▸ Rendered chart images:
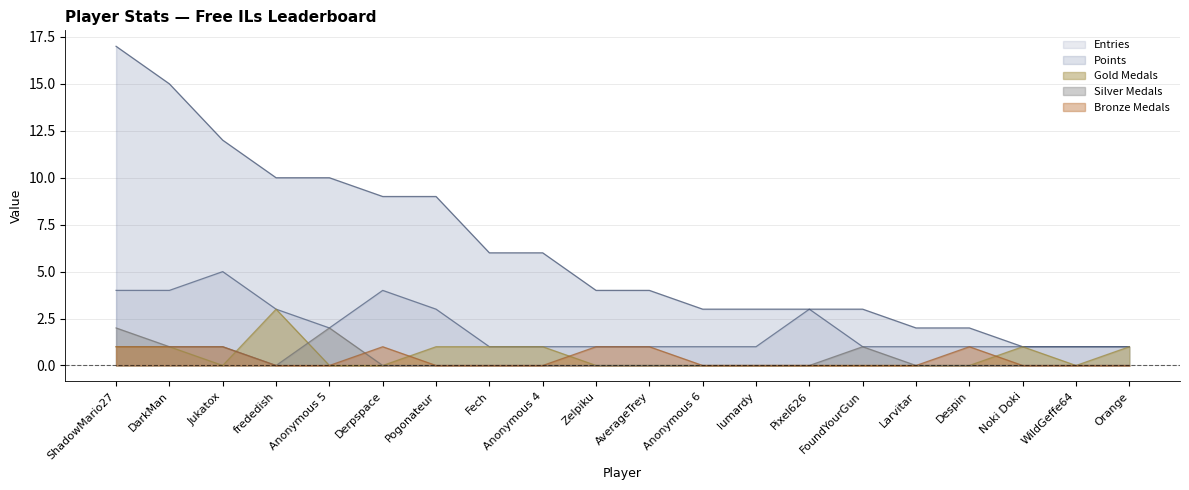

True or false: Gold Medals and Silver Medals intersect in this chart.

True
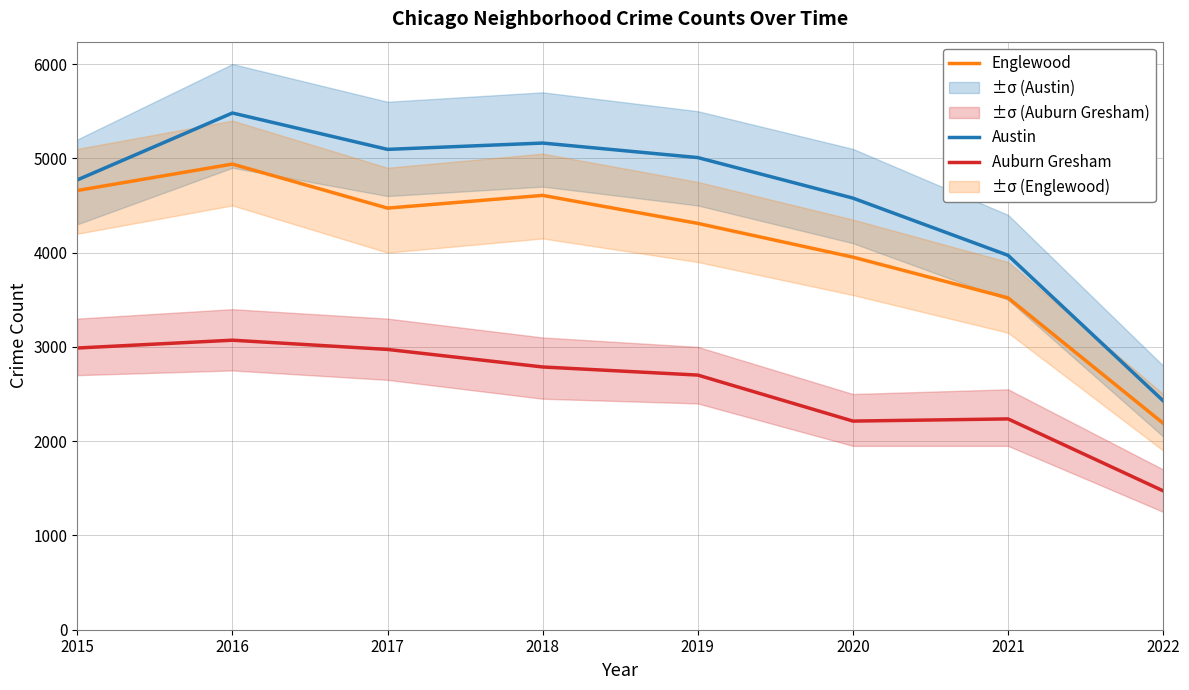

The Austin series shows 6313 at 2020. True or false?

False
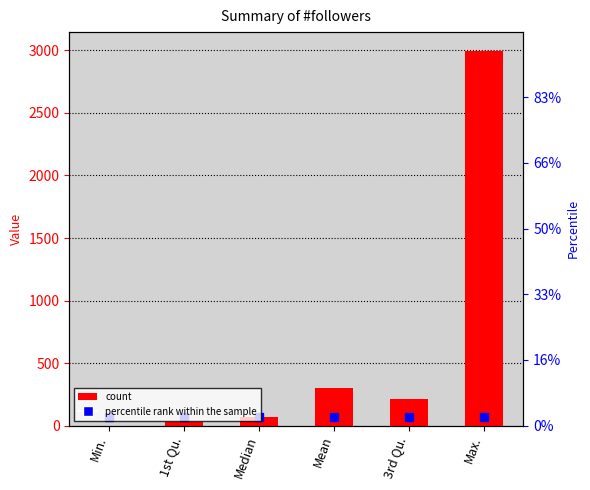

Reading right to left, transcribe all the data shown in this chart.

median reference: 71.5	71.5	71.5	71.5	71.5	71.5
followers: 2997.0	215.2	296.4	71.5	29.2	0.0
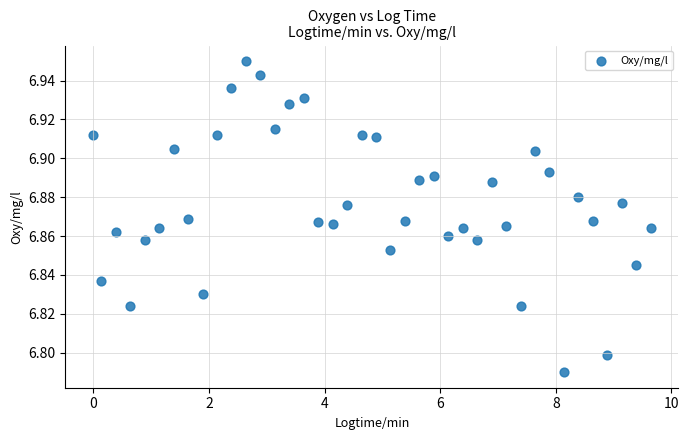

What is the range of X values (max minus min)?

9.6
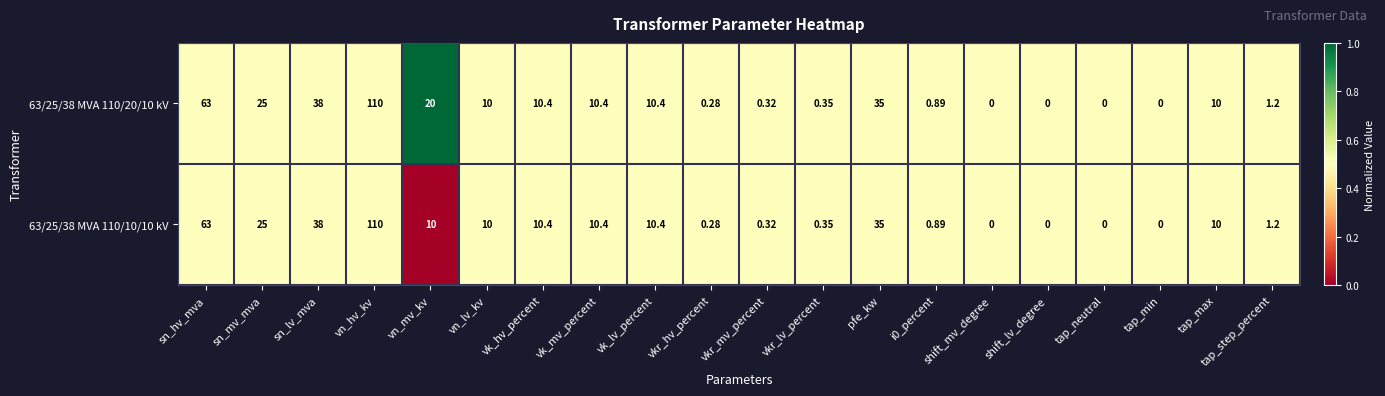

Is the value of 63/25/38 MVA 110/10/10 kV at sn_hv_mva greater than the value of 63/25/38 MVA 110/20/10 kV at sn_lv_mva?

Yes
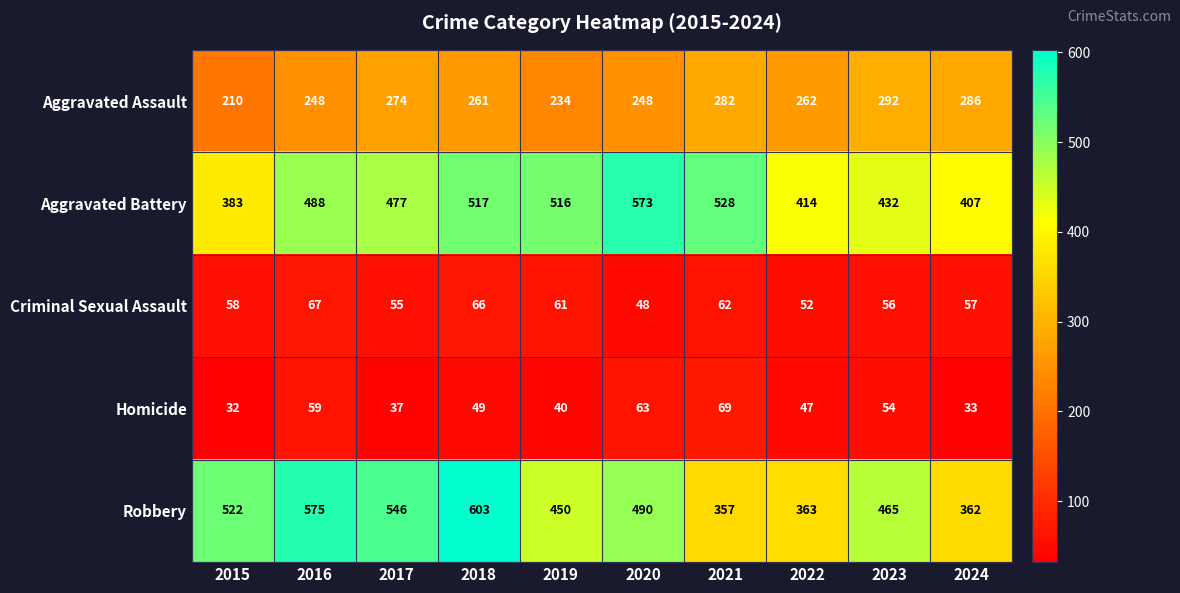

How many data points in Homicide are less than 49?

5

▸ Activity: Please swap "chart" for "graph" throughout the records above and write them out again with everything else unchanged. Leave the pictures out.

▸ Solution to the exercise:
True or false: Gold Medals and Silver Medals intersect in this graph.

True

The Austin series shows 6313 at 2020. True or false?

False

Reading right to left, transcribe all the data shown in this graph.

median reference: 71.5	71.5	71.5	71.5	71.5	71.5
followers: 2997.0	215.2	296.4	71.5	29.2	0.0

What is the range of X values (max minus min)?

9.6

Is the value of 63/25/38 MVA 110/10/10 kV at sn_hv_mva greater than the value of 63/25/38 MVA 110/20/10 kV at sn_lv_mva?

Yes

How many data points in Homicide are less than 49?

5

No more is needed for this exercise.